家族面における婿養子のメリットは、主に3つあります。
- 「嫁姑問題」が起こりづらい
- 妻の家族と仲を深められる
- 大黒柱としての責任感が和らぐ
それぞれ具体的に解説します。
「嫁姑問題」が起こりづらい
婿養子の場合、いわゆる「嫁姑問題」が起こりづらいというメリットがあります。
女性の実家に住むことが多いからです。
既婚者の女性に「姑に対してストレスを感じることはあるか?」という質問をしたところ、同居・別居では次のような結果が現れました。
このように、男性の実家で同居するとほぼ確実に「嫁姑問題」が発生してしまいます。
「嫁姑問題」が起こると家族間の仲が悪くなり、最悪の場合、離婚に繋がりかねません。
実際に裁判所のデータによると、年間で5,000件以上の夫婦が「家族親族と折り合いが悪い」という理由で離婚しているのです。
上述した画像のとおり、嫁・姑が別居していると「嫁姑問題」が発生する可能性はぐっと低くなります。
妻の家族と仲を深められる
婿養子の場合、妻の家族と仲を深めやすいというメリットもあります。
妻の実家で暮らすことによって、自分を知ってもらえるからです。
一般的な嫁入り結婚の場合、妻の家族とは年に数回程度しか顔を合わせません。
だからこそ、関係が悪くなったり仲がこじれたりする恐れもあります。
上述した裁判所の離婚事由によれば、年間で2,400件以上の男性が「家族親族と折り合いが悪い」として離婚しています。
婿養子だと、妻の家族とトラブルになるリスクを極力減らすことができます。
つまり、嫁姑問題も婿母問題も回避できる可能性があるのです。
大黒柱としての責任感が和らぐ
婿養子は大黒柱としての責任感が和らぎます。
上述したとおり出費がかなり少なくなるので、精神的に安定するのです。
一般的な嫁入り結婚だと、家賃や光熱費が毎月発生しますが、これらは基本的に男性が多めに払います。
日本は女性よりも男性のほうが「約100万円も平均年収が高い」とわかっているため、多く求められることが多いのです。
30代の男性 | 30代の女性 |
---|---|
474万円 | 378万円 |
こういった点から、男性は「大黒柱」として常に責任感を抱かなければなりません。
人によっては、そういった責任感がプレッシャーとなって精神的に疲弊してしまうケースもあります。

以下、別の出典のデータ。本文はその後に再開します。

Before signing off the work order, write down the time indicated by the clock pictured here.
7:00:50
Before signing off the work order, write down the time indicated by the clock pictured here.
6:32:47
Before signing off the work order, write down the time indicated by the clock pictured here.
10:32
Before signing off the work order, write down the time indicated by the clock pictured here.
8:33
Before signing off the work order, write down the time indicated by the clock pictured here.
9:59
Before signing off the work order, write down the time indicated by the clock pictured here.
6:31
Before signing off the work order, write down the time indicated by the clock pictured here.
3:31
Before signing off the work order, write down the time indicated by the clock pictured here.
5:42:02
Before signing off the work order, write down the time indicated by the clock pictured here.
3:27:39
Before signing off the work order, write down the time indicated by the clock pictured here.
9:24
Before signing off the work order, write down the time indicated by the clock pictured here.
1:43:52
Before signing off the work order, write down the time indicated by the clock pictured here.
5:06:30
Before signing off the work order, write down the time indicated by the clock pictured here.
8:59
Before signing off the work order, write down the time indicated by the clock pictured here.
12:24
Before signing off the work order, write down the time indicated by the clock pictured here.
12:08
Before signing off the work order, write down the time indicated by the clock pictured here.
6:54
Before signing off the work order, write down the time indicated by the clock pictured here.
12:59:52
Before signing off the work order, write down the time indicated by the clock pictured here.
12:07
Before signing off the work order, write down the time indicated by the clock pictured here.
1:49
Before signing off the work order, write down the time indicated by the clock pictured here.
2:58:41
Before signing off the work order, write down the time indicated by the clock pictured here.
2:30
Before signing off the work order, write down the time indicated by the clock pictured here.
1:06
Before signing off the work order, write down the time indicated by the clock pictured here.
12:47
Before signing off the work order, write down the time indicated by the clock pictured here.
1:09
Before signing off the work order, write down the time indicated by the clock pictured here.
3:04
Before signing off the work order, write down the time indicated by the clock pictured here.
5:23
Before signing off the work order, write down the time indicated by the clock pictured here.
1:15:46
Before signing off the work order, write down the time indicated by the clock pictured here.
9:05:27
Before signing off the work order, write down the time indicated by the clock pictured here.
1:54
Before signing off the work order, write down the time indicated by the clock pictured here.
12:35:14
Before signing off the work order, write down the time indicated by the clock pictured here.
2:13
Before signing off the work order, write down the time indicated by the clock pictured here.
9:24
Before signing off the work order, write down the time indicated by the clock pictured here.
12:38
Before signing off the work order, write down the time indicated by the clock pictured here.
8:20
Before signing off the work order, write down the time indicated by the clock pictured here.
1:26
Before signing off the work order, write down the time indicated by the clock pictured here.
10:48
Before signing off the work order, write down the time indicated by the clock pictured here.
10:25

婿養子は「男性が疲弊しにくい」というメリットもあるのです。
婿養子のデメリット
婿養子はメリットばかりではありません。
次のようなデメリットがあることを覚えておきましょう。
- 実親・養親両方の扶養義務が発生する
- 肩身が狭くなる
- 名義変更などの手間がかかる
- 養子縁組・解消の手続きが必要
- 経営者としてのプレッシャーがある
それぞれ解説します。
実親・養親両方の扶養義務が発生する
養子縁組すると、実親・養親両方で扶養義務が発生します。
民法で次のように定められているのです。
第八百七十七条 直系血族及び兄弟姉妹は、互いに扶養をする義務がある。
e-GOV
具体的に言うと、実親・養親が自分たちだけで生活できなくなった際に、経済的に援助しなければなりません。
養子縁組していなければ結婚していたとしても「赤の他人」なので、扶養義務は発生しないのです。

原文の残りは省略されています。